Estimating Points in the Sales Process
One of the more significant challenges with points is estimating how many points a client is going to need when you’ve only known them for a few hours. Most inbound agencies have similar sales processes and most include a few conversations and then prospects want to know how much they’re going to be spending on the program each month.
Estimating the number of points can be problematic. Especially if you underestimate them. Now you’re three months into the engagement, you can’t generate leads you have to go back to the client and ask for more points—not a good situation to be in.
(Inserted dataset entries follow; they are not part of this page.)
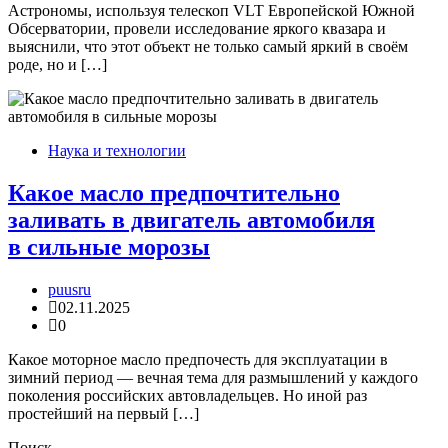
Астрономы, используя телескоп VLT Европейской Южной
Обсерватории, провели исследование яркого квазара и
выяснили, что этот объект не только самый яркий в своём
роде, но и […]
Наука и технологии
Какое масло предпочтительно
заливать в двигатель автомобиля
в сильные морозы
puusru
02.11.2025
0
Какое моторное масло предпочесть для эксплуатации в
зимний период — вечная тема для размышлений у каждого
поколения российских автовладельцев. Но иной раз
простейший на первый […]
Поиск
What I suggest is that you give them a rough estimate, subject to change after your strategy work is completed. Now you have time to get to know them, their business, their industry and you have time to create their inbound program. We typically give clients a variety of options. One option that comes in close to the estimate during the sales process, one that is slightly more expensive and produces better results and then one that is much more expensive and produces dramatic results.
Now the client has three options and they see the impact their investment has on the results. There are always connections between investment and results. You should make sure those two aspects of your program are never uncoupled.
Moving to points based pricing is something to think about before you jump into it. There are a number of traps that without proper planning can get you into trouble with prospects, with clients and with your profitability targets. Instead of jumping in, consider testing it with a few selected clients. If you’re tests go well and you uncover all the trouble spots, then you can address those during the test and move forward with confidence.
Start Today Tip – Change for the sake of change isn’t a good policy. Only consider this if you’re having issues with hourly pricing, value-based pricing, over servicing, or you’re going to move to agile as your delivery model. If this is something you need to do, spend the time doing your research. Talk to agencies who are using pricing, find out from them what works and what doesn’t, then go forward with your plan to change all your pricing to points. This is going to take an adjustment to your sales process, any sales materials, your website and perhaps other assets too. Take that all into consideration as you decide how to move forward.